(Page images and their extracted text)
───
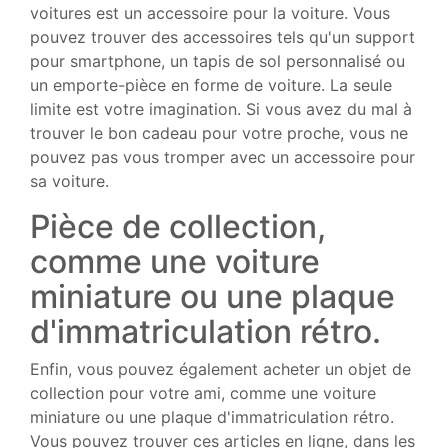
voitures est un accessoire pour la voiture. Vous
pouvez trouver des accessoires tels qu'un support
pour smartphone, un tapis de sol personnalisé ou
un emporte-pièce en forme de voiture. La seule
limite est votre imagination. Si vous avez du mal à
trouver le bon cadeau pour votre proche, vous ne
pouvez pas vous tromper avec un accessoire pour
sa voiture.
Pièce de collection,
comme une voiture
miniature ou une plaque
d'immatriculation rétro.
Enfin, vous pouvez également acheter un objet de
collection pour votre ami, comme une voiture
miniature ou une plaque d'immatriculation rétro.
Vous pouvez trouver ces articles en ligne, dans les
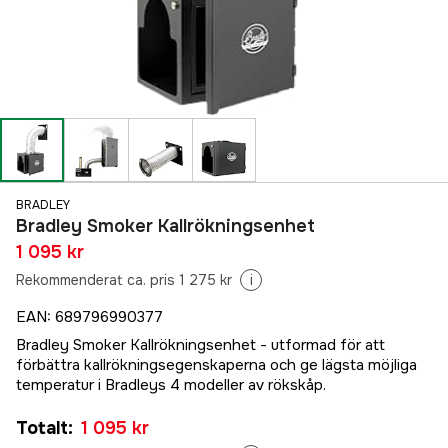
BRADLEY
Bradley Smoker Kallrökningsenhet
1 095 kr
Rekommenderat ca. pris 1 275 kr
i
EAN
:
689796990377
Bradley Smoker Kallrökningsenhet - utformad för att
förbättra kallrökningsegenskaperna och ge lägsta möjliga
temperatur i Bradleys 4 modeller av rökskåp.
Totalt
:
1 095 kr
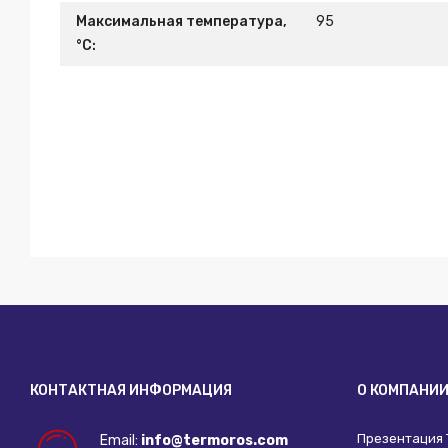
Максимальная температура,
95
°С:
КОНТАКТНАЯ ИНФОРМАЦИЯ
О КОМПАНИ
Презентация
Email:
info@termoros.com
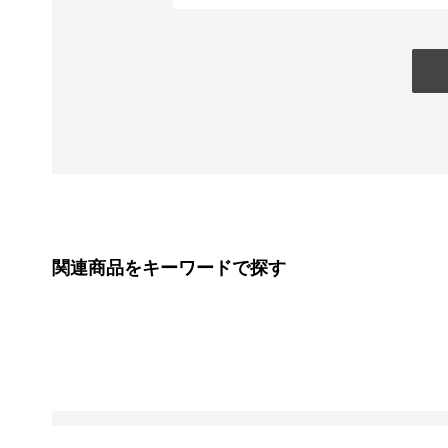
関連商品をキーワードで探す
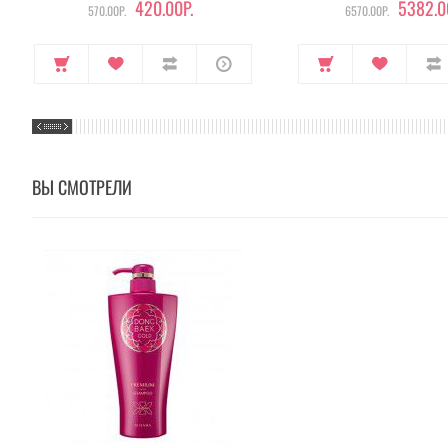
420.00Р.
5382.0
570.00Р.
6570.00Р.
ВЫ СМОТРЕЛИ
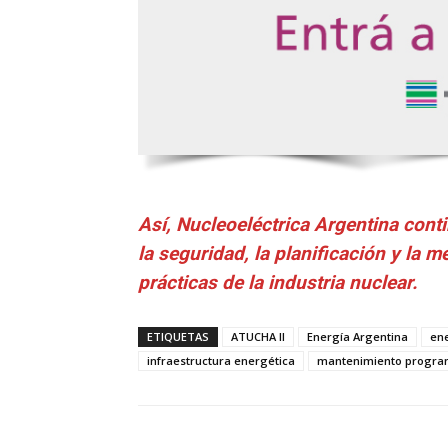
Así, Nucleoeléctrica Argentina con
la seguridad, la planificación y la m
prácticas de la industria nuclear.
ETIQUETAS
ATUCHA II
Energía Argentina
ene
infraestructura energética
mantenimiento progr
───
BRIEF. Reproduce the extracted text of every item above line for line, leaving out the pictures.

YOUR SOLUTION.
voitures est un accessoire pour la voiture. Vous
pouvez trouver des accessoires tels qu'un support
pour smartphone, un tapis de sol personnalisé ou
un emporte-pièce en forme de voiture. La seule
limite est votre imagination. Si vous avez du mal à
trouver le bon cadeau pour votre proche, vous ne
pouvez pas vous tromper avec un accessoire pour
sa voiture.
Pièce de collection,
comme une voiture
miniature ou une plaque
d'immatriculation rétro.
Enfin, vous pouvez également acheter un objet de
collection pour votre ami, comme une voiture
miniature ou une plaque d'immatriculation rétro.
Vous pouvez trouver ces articles en ligne, dans les
BRADLEY
Bradley Smoker Kallrökningsenhet
1 095 kr
Rekommenderat ca. pris 1 275 kr
i
EAN
:
689796990377
Bradley Smoker Kallrökningsenhet - utformad för att
förbättra kallrökningsegenskaperna och ge lägsta möjliga
temperatur i Bradleys 4 modeller av rökskåp.
Totalt
:
1 095 kr
Максимальная температура,
95
°С:
КОНТАКТНАЯ ИНФОРМАЦИЯ
О КОМПАНИ
Презентация
Email:
info@termoros.com
関連商品をキーワードで探す
420.00Р.
5382.0
570.00Р.
6570.00Р.
ВЫ СМОТРЕЛИ
Así, Nucleoeléctrica Argentina con
la seguridad, la planificación y la m
prácticas de la industria nuclear.
ETIQUETAS
ATUCHA II
Energía Argentina
ene
infraestructura energética
mantenimiento progr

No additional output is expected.